## Extrait du document
SOUS-SECTION 2 EXCEPTIONS ET AUTRES INCIDENTS
b. Décisions irrévocables
17L'autorité de la chose jugée au pénal sur le pénal ne s'attache qu'aux décisions irrévocables : décisions des juridictions d'instruction ou de jugement.
c. Autorité des décisions des juridictions d'instruction (ordonnance du juge d'instruction, arrêt de la Chambre d'accusation),
18Cette autorité n'est pas la même, suivant qu'il s'agit de décisions de non-lieu ou de décisions de renvoi.
Les décisions de non-ieu (ordonnances ou arrêts) lorsqu'elles sont motivées en droit (fait justificatif, amnistie, prescription de l'action publique) et qu'elles sont définitives, ont l'autorité de chose jugée et constituent un obstacle absolu à de nouvelles poursuites. Toutefois, la jurispridence estime qu'elles n'ont pas autorité de la chose jugée à l'égard d'une personne qui n'a pas été inculpée dans la procédure d'instruction terminée par ces ordonnances (Cass. crim., 22 mai 1974, Bull. crim. 193, p. 491, D. 1974, p. 179).
Lorsqu'elles sont motivées en fait, c'est-à-dire fondées sur l'insuffisance des charges, les décisions de non-lieu n'ont qu'une autorité provisoire de chose jugée, et en cas de découverte de charges nouvelles, il est possible de réouvrir l'instruction pour charges nouvelles à la requête du ministère public (Code de Proc, pén., art, 188 à 190).

## Entrées extraites
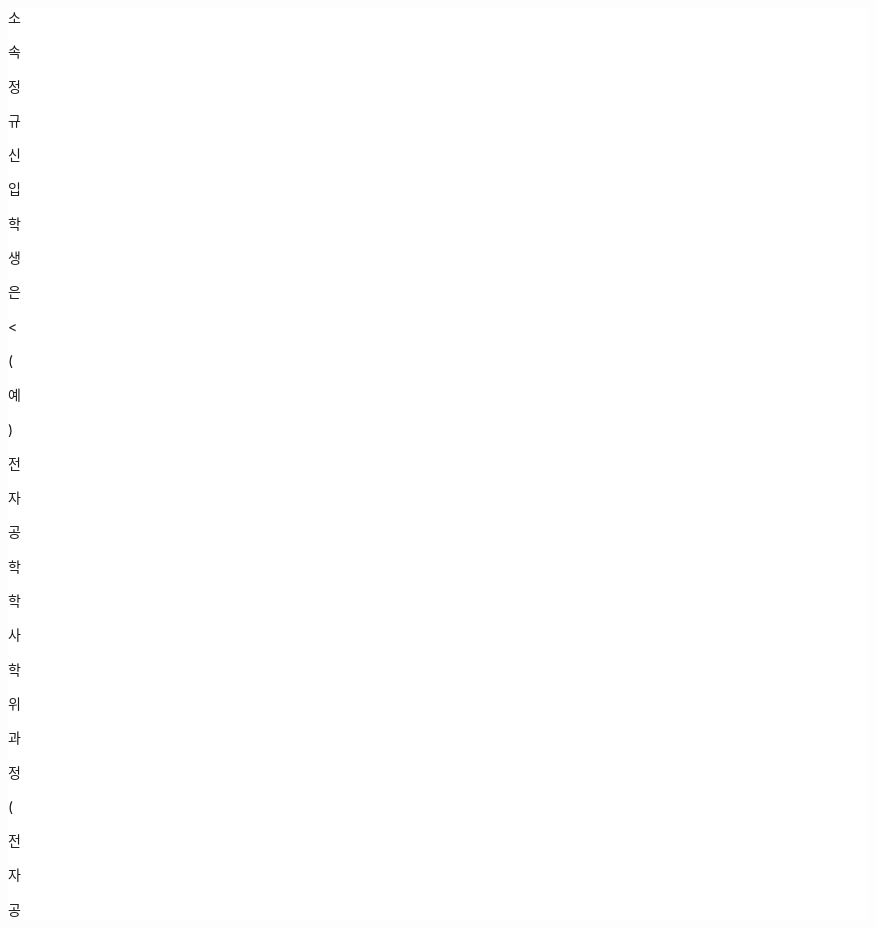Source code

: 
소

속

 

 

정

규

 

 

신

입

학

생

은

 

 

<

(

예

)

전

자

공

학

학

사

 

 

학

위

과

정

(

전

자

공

## Tâches à réaliser
- a) Renvoyez mot pour mot le passage du texte sur l'autorité de la chose jugée au pénal, en commençant par « Les décisions de non-ieu » et en allant jusqu'à « 188 à 190). ».
- b) Poursuivez le texte sur l'autorité de la chose jugée au pénal à partir de l'endroit où il s'arrête.

## Réponses dans l'ordre
- a)
Les décisions de non-ieu (ordonnances ou arrêts) lorsqu'elles sont motivées en droit (fait justificatif, amnistie, prescription de l'action publique) et qu'elles sont définitives, ont l'autorité de chose jugée et constituent un obstacle absolu à de nouvelles poursuites. Toutefois, la jurispridence estime qu'elles n'ont pas autorité de la chose jugée à l'égard d'une personne qui n'a pas été inculpée dans la procédure d'instruction terminée par ces ordonnances (Cass. crim., 22 mai 1974, Bull. crim. 193, p. 491, D. 1974, p. 179).
Lorsqu'elles sont motivées en fait, c'est-à-dire fondées sur l'insuffisance des charges, les décisions de non-lieu n'ont qu'une autorité provisoire de chose jugée, et en cas de découverte de charges nouvelles, il est possible de réouvrir l'instruction pour charges nouvelles à la requête du ministère public (Code de Proc, pén., art, 188 à 190).

- b)
En revanche, les ordonnances et arrêts de renvoi qui ne décident pas de la culpabilité, mais déclarent les charges suffisantes pour la comparution de l'inculpé devant la juridiction de jugement n'ont aucune autorité de la chose jugée.
d. Autorité des décisions des juridictions de jugement
19A la différence des décisions des juridictions d'instruction, les décisions des juridictions de jugement ont une autorité beaucoup plus forte. L'autorité de la chose jugée, dont ell.es sont investies, entraîne l'impossibilité de poursuivre à nouveau pour les mêmes faits, la personne qui a fait l'objet pour ces faits d'une décision irrévocable de condamnation, d'absolution (excuse absolutoire), d'acquittement (cour d'assises) ou de relaxe, conformément à l'adage non bis in idem.
2. Conditions requises pour qu'une ordonnance ou un jugement pénal ait l'autorité de la chose jugée relativement à une seconde poursuite pénale
20D'après la jurisprudence, pour que l'exception de la chose jugée puisse être opposée, il faut qu'il y ait identité d'objet, identité de cause, identité des parties entre les deux poursuites, semblables à celles édictées par les dispositions de l'article 1351 du Code civil pour l'autorité de la chose jugée en matière civile (Cass. crim., 31 mai 1976, Bull. Crim. 190, p. 489, Gaz. Pal. 1976, 2, 778). En d'autres termes, il faut que la seconde poursuite soit identique à la première, dans ses éléments légaux et matériels.
a. Identité d'objet
21Il faut que l'objet des poursuites répressives soit le même :
- application de sanctions pénales de droit commun (objet purement répressif) ;
- application de sanctions fiscales (objet à la fois répressif et réparateur) ;
- application des mêmes sanctions au même fait.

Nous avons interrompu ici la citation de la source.